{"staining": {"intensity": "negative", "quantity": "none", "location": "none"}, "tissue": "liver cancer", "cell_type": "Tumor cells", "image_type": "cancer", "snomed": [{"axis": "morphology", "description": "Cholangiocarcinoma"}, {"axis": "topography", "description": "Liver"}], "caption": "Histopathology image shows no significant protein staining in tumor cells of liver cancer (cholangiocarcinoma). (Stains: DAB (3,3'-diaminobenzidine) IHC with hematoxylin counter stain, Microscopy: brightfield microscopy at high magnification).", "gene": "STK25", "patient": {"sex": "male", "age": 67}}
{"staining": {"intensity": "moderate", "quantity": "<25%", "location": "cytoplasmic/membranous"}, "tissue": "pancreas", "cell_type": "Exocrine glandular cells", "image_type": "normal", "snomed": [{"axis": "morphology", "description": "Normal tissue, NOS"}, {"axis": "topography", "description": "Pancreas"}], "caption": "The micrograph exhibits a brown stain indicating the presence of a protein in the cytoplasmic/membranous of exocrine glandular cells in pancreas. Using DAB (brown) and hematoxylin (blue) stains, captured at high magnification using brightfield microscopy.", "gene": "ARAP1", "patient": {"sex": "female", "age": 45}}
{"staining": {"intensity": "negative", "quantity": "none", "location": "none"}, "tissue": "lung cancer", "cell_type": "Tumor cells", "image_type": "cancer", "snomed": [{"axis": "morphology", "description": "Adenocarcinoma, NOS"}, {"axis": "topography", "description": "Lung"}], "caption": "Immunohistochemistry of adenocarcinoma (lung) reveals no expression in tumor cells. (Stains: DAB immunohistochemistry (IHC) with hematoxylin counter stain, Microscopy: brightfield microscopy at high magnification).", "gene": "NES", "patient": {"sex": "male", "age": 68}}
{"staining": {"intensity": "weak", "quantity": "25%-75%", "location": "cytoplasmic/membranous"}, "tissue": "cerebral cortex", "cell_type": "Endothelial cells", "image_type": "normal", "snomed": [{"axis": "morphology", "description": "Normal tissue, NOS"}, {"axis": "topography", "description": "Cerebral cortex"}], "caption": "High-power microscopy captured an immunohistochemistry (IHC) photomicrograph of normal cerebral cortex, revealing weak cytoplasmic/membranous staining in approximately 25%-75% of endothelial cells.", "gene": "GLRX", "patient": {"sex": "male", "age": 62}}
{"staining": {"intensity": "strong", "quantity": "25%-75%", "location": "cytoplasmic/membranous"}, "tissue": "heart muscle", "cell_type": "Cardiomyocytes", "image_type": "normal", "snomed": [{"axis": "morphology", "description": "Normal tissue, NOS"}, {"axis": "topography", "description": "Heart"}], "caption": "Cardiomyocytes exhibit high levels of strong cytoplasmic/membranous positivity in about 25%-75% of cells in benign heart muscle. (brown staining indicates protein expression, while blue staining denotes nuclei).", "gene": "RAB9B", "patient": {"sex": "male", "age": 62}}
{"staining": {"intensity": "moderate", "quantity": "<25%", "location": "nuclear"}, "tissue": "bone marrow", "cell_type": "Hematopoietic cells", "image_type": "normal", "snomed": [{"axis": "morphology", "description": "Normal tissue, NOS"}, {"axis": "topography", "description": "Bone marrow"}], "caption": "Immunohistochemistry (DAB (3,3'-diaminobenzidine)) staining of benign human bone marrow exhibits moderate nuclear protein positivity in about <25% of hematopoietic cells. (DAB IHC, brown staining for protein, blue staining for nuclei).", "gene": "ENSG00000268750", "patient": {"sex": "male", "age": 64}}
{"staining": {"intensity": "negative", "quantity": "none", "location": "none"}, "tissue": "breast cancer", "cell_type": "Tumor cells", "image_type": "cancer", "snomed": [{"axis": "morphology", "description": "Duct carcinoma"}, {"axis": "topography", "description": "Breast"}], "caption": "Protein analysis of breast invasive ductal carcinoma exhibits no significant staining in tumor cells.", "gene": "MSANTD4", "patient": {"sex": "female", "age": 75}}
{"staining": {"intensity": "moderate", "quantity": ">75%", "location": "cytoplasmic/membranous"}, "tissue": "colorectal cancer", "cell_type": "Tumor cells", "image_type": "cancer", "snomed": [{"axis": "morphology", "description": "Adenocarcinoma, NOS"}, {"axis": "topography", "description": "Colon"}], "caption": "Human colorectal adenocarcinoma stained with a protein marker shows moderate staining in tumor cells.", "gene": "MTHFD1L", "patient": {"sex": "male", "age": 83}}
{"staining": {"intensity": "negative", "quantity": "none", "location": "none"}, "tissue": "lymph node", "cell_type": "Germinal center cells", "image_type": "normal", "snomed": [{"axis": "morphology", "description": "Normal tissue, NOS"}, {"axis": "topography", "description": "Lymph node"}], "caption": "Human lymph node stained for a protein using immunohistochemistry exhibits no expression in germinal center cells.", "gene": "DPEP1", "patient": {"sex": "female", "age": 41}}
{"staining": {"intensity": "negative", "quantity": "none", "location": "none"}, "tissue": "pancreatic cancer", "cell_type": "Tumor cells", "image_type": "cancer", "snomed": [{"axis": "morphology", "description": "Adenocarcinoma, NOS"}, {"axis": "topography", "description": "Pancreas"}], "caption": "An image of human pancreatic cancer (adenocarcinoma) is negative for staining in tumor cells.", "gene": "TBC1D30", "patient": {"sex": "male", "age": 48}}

- ASSIGNMENT
Throughout the data above, copy all lines where the word "nuclei" is found.

- SOLUTION FOR THIS EXERCISE
{"staining": {"intensity": "strong", "quantity": "25%-75%", "location": "cytoplasmic/membranous"}, "tissue": "heart muscle", "cell_type": "Cardiomyocytes", "image_type": "normal", "snomed": [{"axis": "morphology", "description": "Normal tissue, NOS"}, {"axis": "topography", "description": "Heart"}], "caption": "Cardiomyocytes exhibit high levels of strong cytoplasmic/membranous positivity in about 25%-75% of cells in benign heart muscle. (brown staining indicates protein expression, while blue staining denotes nuclei).", "gene": "RAB9B", "patient": {"sex": "male", "age": 62}}
{"staining": {"intensity": "moderate", "quantity": "<25%", "location": "nuclear"}, "tissue": "bone marrow", "cell_type": "Hematopoietic cells", "image_type": "normal", "snomed": [{"axis": "morphology", "description": "Normal tissue, NOS"}, {"axis": "topography", "description": "Bone marrow"}], "caption": "Immunohistochemistry (DAB (3,3'-diaminobenzidine)) staining of benign human bone marrow exhibits moderate nuclear protein positivity in about <25% of hematopoietic cells. (DAB IHC, brown staining for protein, blue staining for nuclei).", "gene": "ENSG00000268750", "patient": {"sex": "male", "age": 64}}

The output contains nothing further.